STATED EXERCISE 1> In The Orange Canyon piece, what does the iPhone app tell the writer about the bus?
STATED EXERCISE 2> According to The Orange Canyon piece, why would you particularly want enough wheelchair battery power to achieve escape velocity?

The Orange Canyon

In the olden days waiting for a bus was fraught. One gazed down the street hopefully. The bus either appeared or it didn’t. Meanwhile, one waited. Godot waited too, so this is not without precedent. What Godot didn’t have is an iPhone app. The latter tells me exactly where my bus is, when it will arrive…and roughly how satisfied and fulfilled I will be when it does.

Nothing like data to factor in with other data, and come up with a life course. For example. Imagine that your wheelchair batteries are becoming unpredictable. What isn’t unpredictable these days? Of course, you do want to be able to predict your ability to roll from here to there. And since ‘there’ is your massage guy’s office in a distant part of the Mission District of San Francisco, you particularly want to have sufficient battery power to achieve escape velocity.

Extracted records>
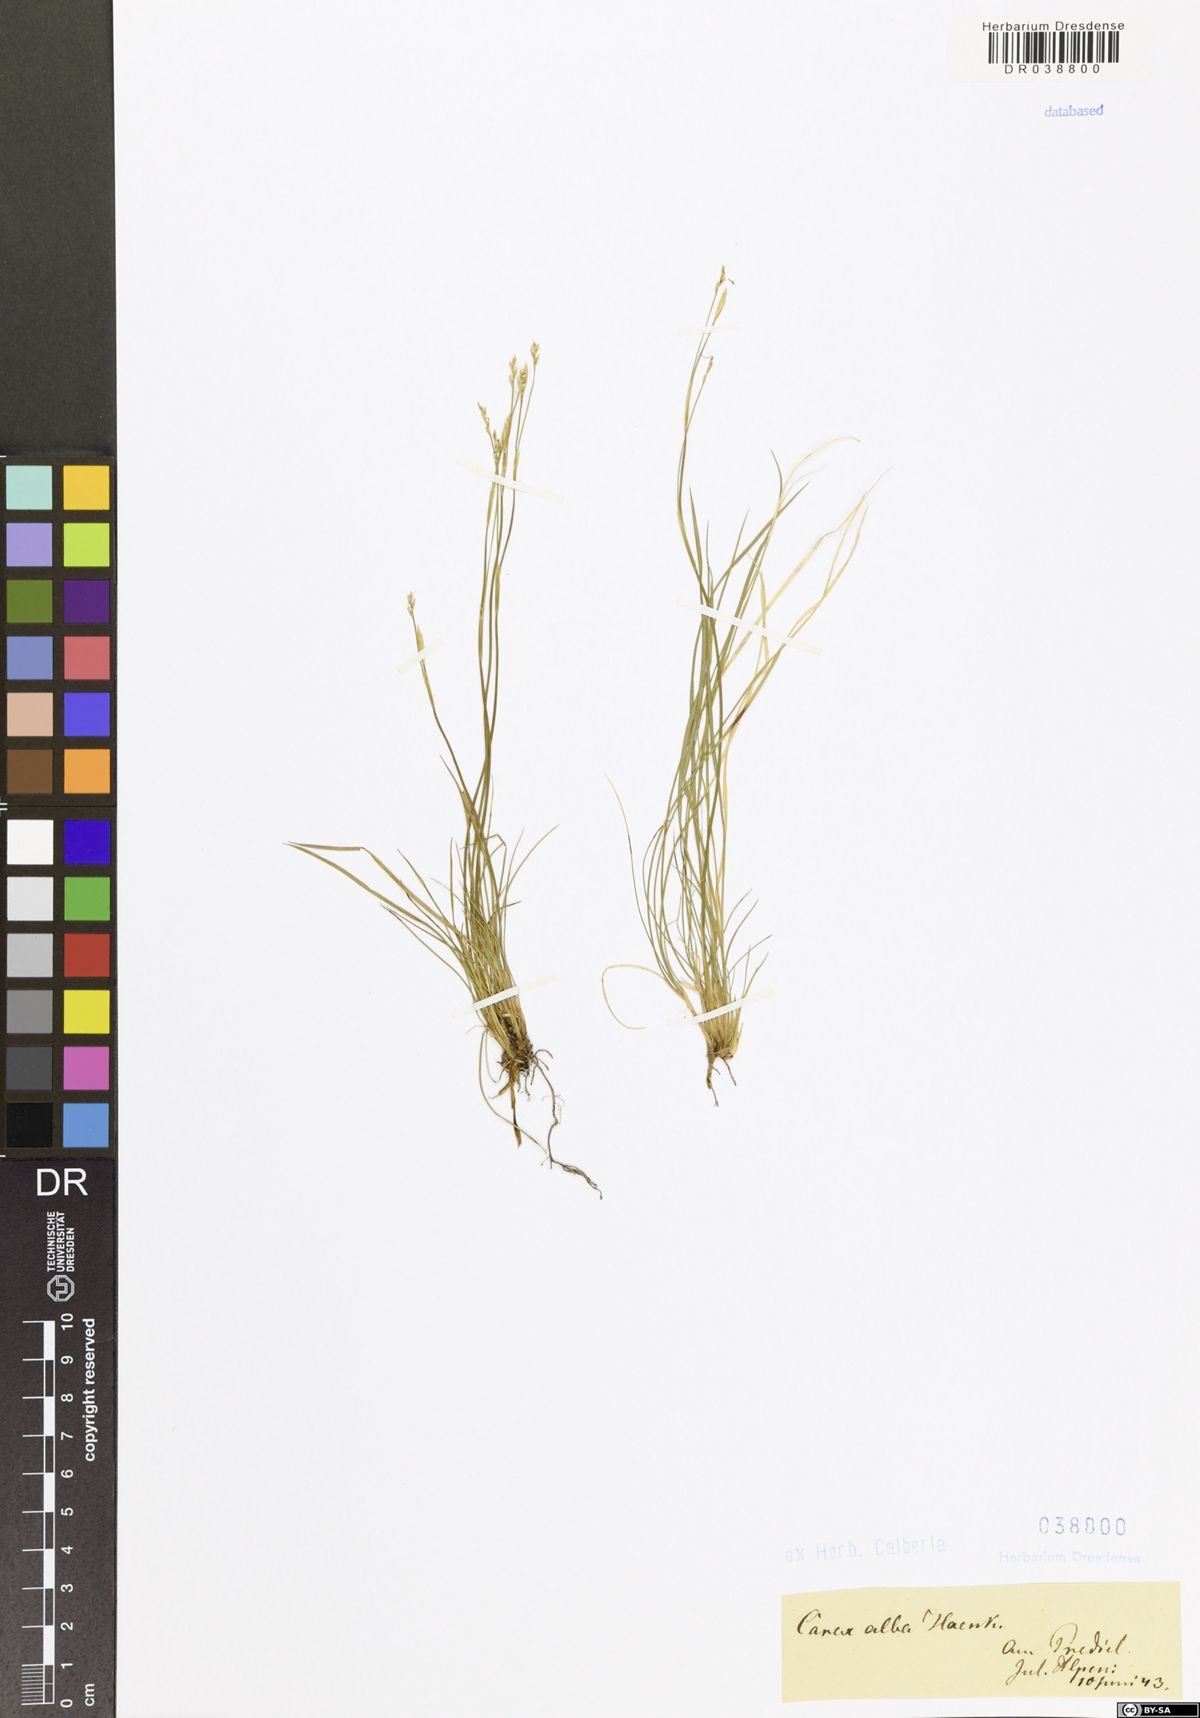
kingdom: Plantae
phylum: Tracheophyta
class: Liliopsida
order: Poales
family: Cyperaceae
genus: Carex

FULL ANSWER 1> It shows exactly where the bus is, when it will arrive, and roughly how satisfied and fulfilled the writer will be when it does.

FULL ANSWER 2> The "there" you need to roll to is your massage guy's office, which is in a distant part of San Francisco's Mission District.